A man walks into a bar. Upon sitting down a busty blond waitress pours him a drink and asks if he would like some food. He looks up at the menu above the bar. It says Hot Dog $2, Cheeseburger $5, and Handjob $10.
He asks the waitress, "Miss, are you the one who gives the handjobs?"

She winks and replies, "Why yes I am." He says, "Well wash your hands, I want a cheeseburger."

 
"A few months after his parents were divorced, little Johnny passed by his mom's bedroom and saw her rubbing her body and moaning, "I need a man, I need a man!" Over the next couple of months, he saw her doing this several times.

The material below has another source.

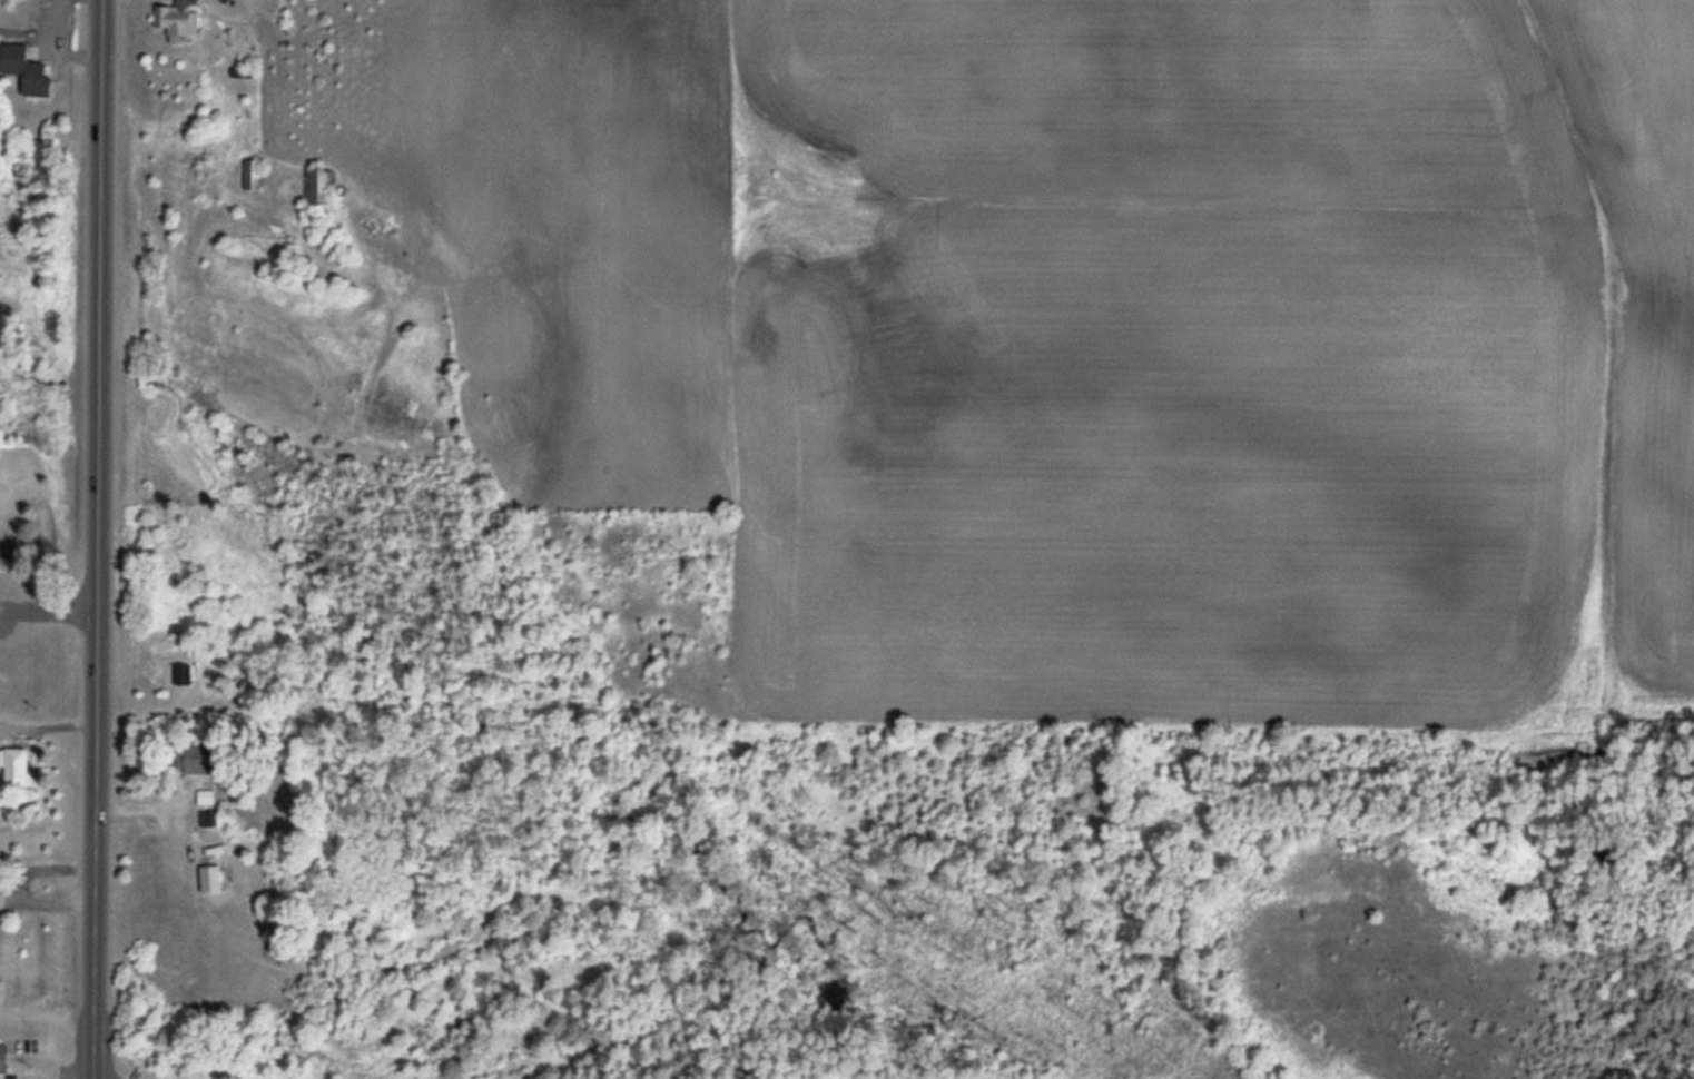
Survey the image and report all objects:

One day, he came home from school and heard her moaning. When he peeked into her bedroom, he saw a man on top of her. Little Johnny ran into his room, took off his clothes, threw himself on his bed, started stroking himself, and moaned, "Ohh, I need a bike! I need a bike!"
 
If I was addicted to masturbation, and then became addicted to sex, would it be safe to say that my addiction got out of hand?
 
A guy walks into a bar, and another guy says, "I slept with my wife before we were married. Did you?" The other guy says, "I don't know. What was her maiden name?”
 
A teacher is teaching a class and she sees that Johnny isn't paying attention, so she asks him, "If there are three ducks sitting on a fence, and you shoot one, how many are left?" Johnny says, "None." The teacher asks, "Why?" Johnny says, "Because the shot scared them all off." The teacher says, "No, there are two left, but I like how you're thinking." Then Johnny asks the teacher, "You see three women walking out of an ice cream parlor. One is licking her ice cream, one is sucking her ice cream, and one is biting her ice cream. Which one is married?" And the teacher responds, "The one sucking her ice cream." Johnny says, "No, the one with the wedding ring, but I like how you're thinking.”
 
A man in a hotel lobby turns to go to the front desk, but he accidentally runs into a woman beside him and his elbow bumps into her breast. They are both quite startled. The man turns to her and says, "Ma'am, if your heart is soft as your breast, I know you'll forgive me." She replies, "If your penis is as hard as your elbow, I'm in room 436."
 
Why do women wear panties with flowers on them? In loving memory of all the faces that have been buried there.
 
A professor was giving a lecture on involuntary muscular contractions to his first-year medical students. Realizing that this was not the most riveting subject, he decided to lighten the mood. He pointed to a young woman in the front row and asked, "Do you know what your asshole is doing while you're having an orgasm?" She replied, "He's probably playing golf with his friends."
 
A husband says to his wife, "I bet you can't tell me something that will make me both happy and sad at the same time." The wife thinks about it for a few moments and replies, "Your dick is bigger than your brothers."